WORK INSTRUCTION
Scan the entries below. Return every line that includes "casing".

RECORDS FOR THE EXERCISE
==========

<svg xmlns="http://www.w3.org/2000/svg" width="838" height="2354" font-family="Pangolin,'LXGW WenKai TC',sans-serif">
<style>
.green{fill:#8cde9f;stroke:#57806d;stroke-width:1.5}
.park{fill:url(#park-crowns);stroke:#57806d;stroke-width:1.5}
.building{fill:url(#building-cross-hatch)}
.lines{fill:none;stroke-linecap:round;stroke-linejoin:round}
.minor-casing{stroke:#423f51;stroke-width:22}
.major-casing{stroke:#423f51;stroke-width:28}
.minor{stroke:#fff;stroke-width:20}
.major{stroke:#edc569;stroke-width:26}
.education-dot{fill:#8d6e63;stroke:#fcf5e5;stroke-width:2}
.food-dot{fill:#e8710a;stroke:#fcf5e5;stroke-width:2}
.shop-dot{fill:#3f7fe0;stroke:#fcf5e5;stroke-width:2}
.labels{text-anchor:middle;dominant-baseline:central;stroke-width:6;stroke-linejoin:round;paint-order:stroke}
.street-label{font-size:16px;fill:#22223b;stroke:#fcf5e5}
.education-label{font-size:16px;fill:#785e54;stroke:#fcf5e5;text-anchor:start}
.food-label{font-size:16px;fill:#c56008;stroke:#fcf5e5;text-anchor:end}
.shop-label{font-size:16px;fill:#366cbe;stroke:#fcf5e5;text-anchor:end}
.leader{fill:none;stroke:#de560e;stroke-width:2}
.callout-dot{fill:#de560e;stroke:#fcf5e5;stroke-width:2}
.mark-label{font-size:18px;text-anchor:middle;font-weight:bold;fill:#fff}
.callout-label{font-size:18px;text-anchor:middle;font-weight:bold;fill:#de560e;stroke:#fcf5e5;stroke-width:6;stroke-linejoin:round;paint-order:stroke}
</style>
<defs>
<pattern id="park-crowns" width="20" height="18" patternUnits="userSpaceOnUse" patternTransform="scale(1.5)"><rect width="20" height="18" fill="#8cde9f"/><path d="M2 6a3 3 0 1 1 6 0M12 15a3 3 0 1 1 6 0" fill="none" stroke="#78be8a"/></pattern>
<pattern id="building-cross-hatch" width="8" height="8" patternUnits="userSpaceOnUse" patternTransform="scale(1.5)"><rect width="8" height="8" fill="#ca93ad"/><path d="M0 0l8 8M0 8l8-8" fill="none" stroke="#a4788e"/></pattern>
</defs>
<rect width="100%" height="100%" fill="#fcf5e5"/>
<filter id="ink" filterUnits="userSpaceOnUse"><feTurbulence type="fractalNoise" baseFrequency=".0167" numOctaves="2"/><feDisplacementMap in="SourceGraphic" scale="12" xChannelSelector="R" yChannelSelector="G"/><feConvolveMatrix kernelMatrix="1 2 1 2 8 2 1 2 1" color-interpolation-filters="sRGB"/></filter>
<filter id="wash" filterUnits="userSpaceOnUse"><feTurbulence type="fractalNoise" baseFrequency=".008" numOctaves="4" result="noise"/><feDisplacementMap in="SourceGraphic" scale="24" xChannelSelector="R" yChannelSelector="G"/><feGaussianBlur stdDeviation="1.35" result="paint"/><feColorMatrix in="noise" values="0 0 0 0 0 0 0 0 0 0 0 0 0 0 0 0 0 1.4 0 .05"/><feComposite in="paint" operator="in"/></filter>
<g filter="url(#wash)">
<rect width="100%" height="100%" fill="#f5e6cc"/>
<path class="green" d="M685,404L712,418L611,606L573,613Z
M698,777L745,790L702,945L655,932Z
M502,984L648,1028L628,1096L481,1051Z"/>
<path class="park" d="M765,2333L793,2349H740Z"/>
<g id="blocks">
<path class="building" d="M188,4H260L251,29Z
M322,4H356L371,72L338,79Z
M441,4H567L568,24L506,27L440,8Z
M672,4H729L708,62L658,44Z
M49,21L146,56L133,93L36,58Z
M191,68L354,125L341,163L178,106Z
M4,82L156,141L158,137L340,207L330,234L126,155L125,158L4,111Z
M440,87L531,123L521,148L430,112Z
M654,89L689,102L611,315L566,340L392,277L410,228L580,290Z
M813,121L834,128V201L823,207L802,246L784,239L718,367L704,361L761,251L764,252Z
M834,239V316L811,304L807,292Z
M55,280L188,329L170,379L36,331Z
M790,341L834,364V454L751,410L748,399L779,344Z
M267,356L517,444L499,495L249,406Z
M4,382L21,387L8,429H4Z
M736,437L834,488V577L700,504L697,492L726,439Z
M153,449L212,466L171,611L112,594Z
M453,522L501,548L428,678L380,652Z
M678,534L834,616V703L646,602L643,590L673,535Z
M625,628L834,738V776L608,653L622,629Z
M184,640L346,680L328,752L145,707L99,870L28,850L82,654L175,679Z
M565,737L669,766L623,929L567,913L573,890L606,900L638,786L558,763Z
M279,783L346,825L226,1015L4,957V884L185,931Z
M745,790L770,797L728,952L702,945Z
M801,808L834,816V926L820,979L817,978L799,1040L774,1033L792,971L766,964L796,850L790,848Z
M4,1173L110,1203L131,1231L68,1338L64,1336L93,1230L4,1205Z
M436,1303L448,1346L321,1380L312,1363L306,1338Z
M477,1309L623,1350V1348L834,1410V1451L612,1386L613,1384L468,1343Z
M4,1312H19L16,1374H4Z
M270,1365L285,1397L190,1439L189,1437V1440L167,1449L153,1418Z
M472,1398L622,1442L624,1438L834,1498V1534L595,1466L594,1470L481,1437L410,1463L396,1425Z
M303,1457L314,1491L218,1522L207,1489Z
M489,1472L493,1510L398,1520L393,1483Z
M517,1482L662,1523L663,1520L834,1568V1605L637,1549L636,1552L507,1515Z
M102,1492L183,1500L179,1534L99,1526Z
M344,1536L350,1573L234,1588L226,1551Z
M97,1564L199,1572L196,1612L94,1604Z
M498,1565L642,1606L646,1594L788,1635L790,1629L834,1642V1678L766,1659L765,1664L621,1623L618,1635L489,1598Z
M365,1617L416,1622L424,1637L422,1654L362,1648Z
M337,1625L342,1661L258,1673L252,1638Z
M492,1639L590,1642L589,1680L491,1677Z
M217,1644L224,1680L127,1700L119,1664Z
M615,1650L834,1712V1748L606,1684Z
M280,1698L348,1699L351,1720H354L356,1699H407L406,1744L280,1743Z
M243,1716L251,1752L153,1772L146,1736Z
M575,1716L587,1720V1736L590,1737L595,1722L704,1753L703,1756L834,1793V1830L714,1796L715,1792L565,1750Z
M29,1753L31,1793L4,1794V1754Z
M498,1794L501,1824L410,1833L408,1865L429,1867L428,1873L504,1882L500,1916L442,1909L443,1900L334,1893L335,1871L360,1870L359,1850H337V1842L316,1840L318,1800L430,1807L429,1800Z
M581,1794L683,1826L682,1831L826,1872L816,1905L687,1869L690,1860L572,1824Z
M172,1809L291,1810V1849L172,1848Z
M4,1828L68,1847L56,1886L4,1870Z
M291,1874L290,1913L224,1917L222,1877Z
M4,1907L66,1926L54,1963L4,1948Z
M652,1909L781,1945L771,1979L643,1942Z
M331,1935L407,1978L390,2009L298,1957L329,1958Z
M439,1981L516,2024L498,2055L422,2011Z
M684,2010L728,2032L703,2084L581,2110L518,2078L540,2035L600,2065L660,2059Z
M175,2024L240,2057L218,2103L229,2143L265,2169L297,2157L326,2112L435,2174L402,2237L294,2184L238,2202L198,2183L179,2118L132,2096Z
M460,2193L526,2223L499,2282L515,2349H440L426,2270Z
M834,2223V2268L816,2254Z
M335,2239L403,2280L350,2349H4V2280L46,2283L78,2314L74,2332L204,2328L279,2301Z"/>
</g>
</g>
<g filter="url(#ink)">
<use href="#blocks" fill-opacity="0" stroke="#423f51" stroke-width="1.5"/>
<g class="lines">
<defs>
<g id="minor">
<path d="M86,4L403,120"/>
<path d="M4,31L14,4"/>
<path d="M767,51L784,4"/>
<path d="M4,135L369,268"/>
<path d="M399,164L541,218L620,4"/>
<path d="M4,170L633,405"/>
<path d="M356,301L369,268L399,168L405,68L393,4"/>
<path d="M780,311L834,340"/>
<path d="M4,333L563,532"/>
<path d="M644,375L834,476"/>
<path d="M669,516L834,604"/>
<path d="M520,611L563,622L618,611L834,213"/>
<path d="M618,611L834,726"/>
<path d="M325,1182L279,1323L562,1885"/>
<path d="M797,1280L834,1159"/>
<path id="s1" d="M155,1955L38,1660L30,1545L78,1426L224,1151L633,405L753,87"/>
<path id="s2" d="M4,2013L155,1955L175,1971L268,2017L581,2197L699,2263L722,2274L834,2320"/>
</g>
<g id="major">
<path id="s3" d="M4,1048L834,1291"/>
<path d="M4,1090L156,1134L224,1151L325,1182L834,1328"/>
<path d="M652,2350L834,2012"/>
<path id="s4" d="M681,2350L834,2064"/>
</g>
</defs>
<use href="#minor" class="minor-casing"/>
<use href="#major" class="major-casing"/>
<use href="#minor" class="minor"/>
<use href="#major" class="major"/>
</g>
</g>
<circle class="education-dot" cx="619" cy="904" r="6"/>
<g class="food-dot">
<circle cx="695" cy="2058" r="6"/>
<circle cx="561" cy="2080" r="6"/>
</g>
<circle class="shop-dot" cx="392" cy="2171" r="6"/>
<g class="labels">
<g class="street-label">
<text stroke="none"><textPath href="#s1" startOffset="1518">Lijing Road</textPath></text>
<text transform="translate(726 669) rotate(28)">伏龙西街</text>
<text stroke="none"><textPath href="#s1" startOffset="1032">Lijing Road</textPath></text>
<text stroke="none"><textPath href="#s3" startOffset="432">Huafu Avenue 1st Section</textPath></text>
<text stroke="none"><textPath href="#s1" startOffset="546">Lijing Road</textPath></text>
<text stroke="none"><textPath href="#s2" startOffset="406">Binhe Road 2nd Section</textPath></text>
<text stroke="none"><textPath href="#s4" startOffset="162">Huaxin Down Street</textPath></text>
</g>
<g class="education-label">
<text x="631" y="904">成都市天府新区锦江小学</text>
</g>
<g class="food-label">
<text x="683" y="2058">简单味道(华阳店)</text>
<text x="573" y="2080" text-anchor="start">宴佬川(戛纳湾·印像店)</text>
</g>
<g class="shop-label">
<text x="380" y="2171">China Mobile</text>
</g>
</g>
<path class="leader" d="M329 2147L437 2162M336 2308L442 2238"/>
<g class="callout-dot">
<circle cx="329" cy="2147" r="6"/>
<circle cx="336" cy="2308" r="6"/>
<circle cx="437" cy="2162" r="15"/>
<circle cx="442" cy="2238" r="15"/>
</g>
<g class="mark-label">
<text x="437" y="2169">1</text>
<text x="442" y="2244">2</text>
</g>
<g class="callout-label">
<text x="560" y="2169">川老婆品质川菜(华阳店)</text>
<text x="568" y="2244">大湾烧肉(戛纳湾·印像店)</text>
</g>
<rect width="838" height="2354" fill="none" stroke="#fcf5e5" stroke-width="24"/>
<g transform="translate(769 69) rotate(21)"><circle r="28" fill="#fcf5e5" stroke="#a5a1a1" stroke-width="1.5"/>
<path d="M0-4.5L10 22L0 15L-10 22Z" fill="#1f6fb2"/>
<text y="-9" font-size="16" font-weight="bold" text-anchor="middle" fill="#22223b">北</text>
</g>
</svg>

==========

WRITTEN SOLUTION
.minor-casing{stroke:#423f51;stroke-width:22}
.major-casing{stroke:#423f51;stroke-width:28}
<use href="#minor" class="minor-casing"/>
<use href="#major" class="major-casing"/>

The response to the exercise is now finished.